Sunday, May 13, 2012

How would you write an AI rocket pilot? This is what I've been thinking about for the past few months in my spare time. I've been reading some books and papers about optimal control, and am still learning and collecting my thoughts, and writing code. So this is just a brief update.

A few years back I did some work in this direction. The rocket is treated as a point mass that can instantaneously accelerate in any direction, with a limit on the acceleration. One control problem is: given a starting state (position and velocity) and a desired final state (position and velocity), fly the rocket between the two states in minimum time. (No gravitational acceleration in this simple scenario.)

When I wrote that last page I conjectured that the optimal route would consist of accelerating in one direction for a duration and then (if necessary) accelerating in a second direction for an additional duration. (Flying two parabolic arcs, essentially.) I based this on an attempt to extend the one-dimensional optimal control, which is to accelerate in one direction at maximum for a duration, and then potentially reverse direction and accelerate for an additional duration.

Since reading some optimal control theory I've worked out enough to realize that this is not the optimal control. The optimal control turns out to be to thrust (with maximum acceleration) in the direction of a point that is moving along a straight line. The point is moving through a "control space" and you basically normalize the vector toward it and multiply that by the maximum acceleration to get the acceleration vector. You can see how the one-dimensional case extends to this, but in the two- or three-dimensional case the rocket potentially pivots through a range of directions as it accelerates. The trick, then, is to come up with the equation of motion for the control point that results in the rocket getting from the initial state to the final state.

That's all I have for now; hopefully more to follow.

3 comments:

owen said...

Solar wind and rogue asteroids

Patrick said...

Rocket science is hard. AI can be hard, both together are trying.

In the little time I can make to work on my project I've decided to forego continuous acceleration for the purposes of getting something working. I'm going to use instant velocity change and a Lambert Solver to plot my trajectories. I'm currently working on the issue that the lambert solutions it presents don't care if they would pass you too close to other bodies, which would perturb your path, or at worse cause collision. Determining the point where the ship encounters the sphere of influence isn't trivial, especially since I might have to do it a lot for multiple ships.
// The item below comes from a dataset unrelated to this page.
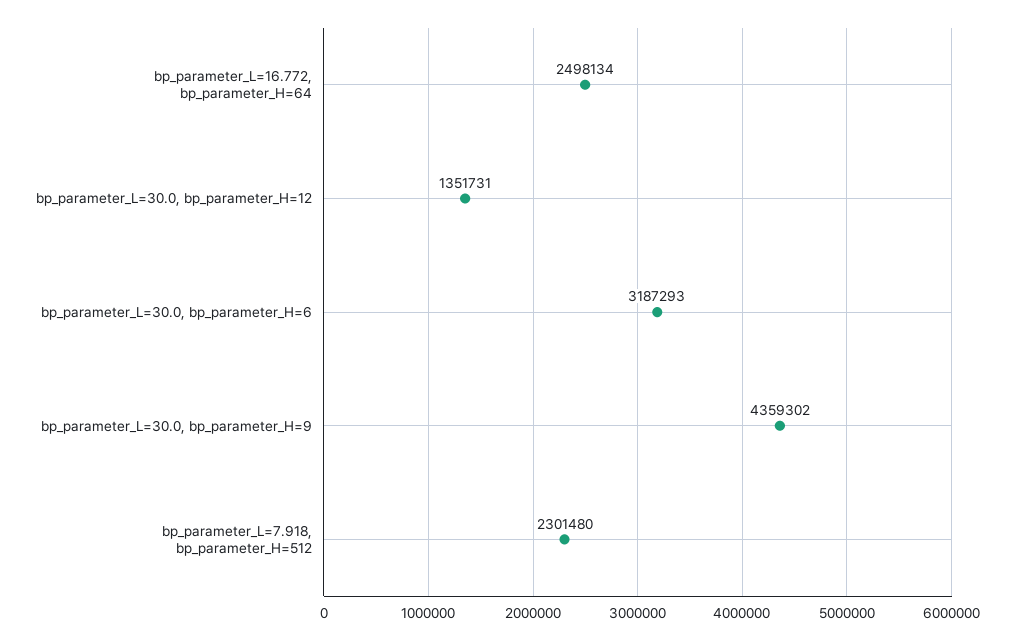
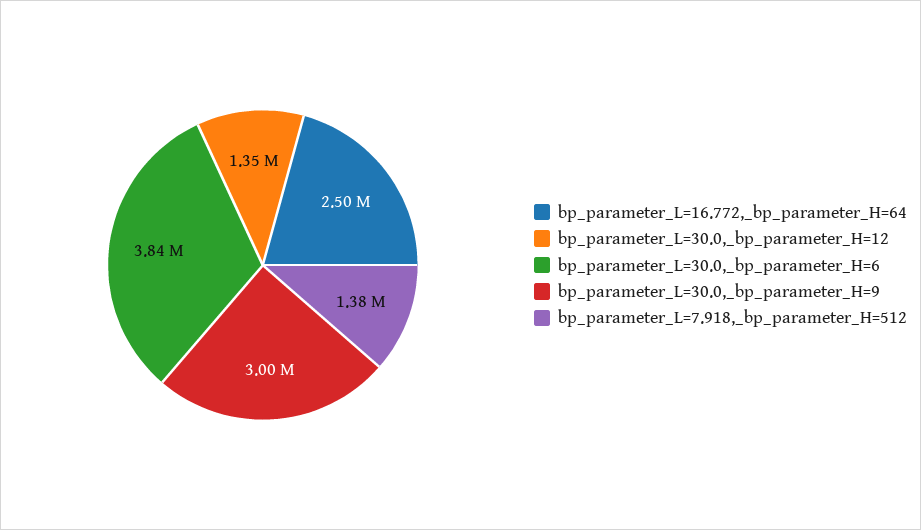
bp_parameter_L=30.0, bp_parameter_H=6: 3187293 -> 3840000
bp_parameter_L=30.0, bp_parameter_H=9: 4359302 -> 3000000
bp_parameter_L=7.918, bp_parameter_H=512: 2301480 -> 1380000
Next will be adjusting the path to avoid/account for those perturbations. Hopefully later once that works I can try bring back gradual acceleration, maybe through some sort of vector matching/path following steering behaviour, but that would probably have very different delta-v cost that planned.

I'd forgotten about your blog until someone replied to one of my previous posts.

James McNeill said...

Yeah. Someone was asking me at work today if I still was posting. Sadly, I am not, really. My children have grown enough to have busy calendars, I bought a house and the neighbor kids are over all the time, the lawn needs mowing, I have a project in crunch at work, etc. I don't really play games any more, even. It's a different phase of life, I guess.

On the bus I am still thinking about this problem though. I've been putting in time coding on it every now and then, but haven't gotten enough done that I feel like I have useful info to share on the blog.

The Lambert solver can be a useful first approach to solving any sort of interplanetary transfer. There's still an element of optimization there, though, picking the transfer time. How are you doing that? Just trying a set of times and picking the most-optimal result?

One recommendation: John Betts' book "Practical Methods for Optimal Control and Estimation Using Nonlinear Programming." I found a PDF of it somewhere online that convinced me it would be worthwhile to buy.

Recently I also noticed that Robert Stengler's got his course slides online: http://www.princeton.edu/~stengel/MAE546Lectures.html

I've been paring my optimal-control example problems back to simpler and simpler problems in the hopes of coming up with something I can get to work. We shall see.

Best of luck to you with your project!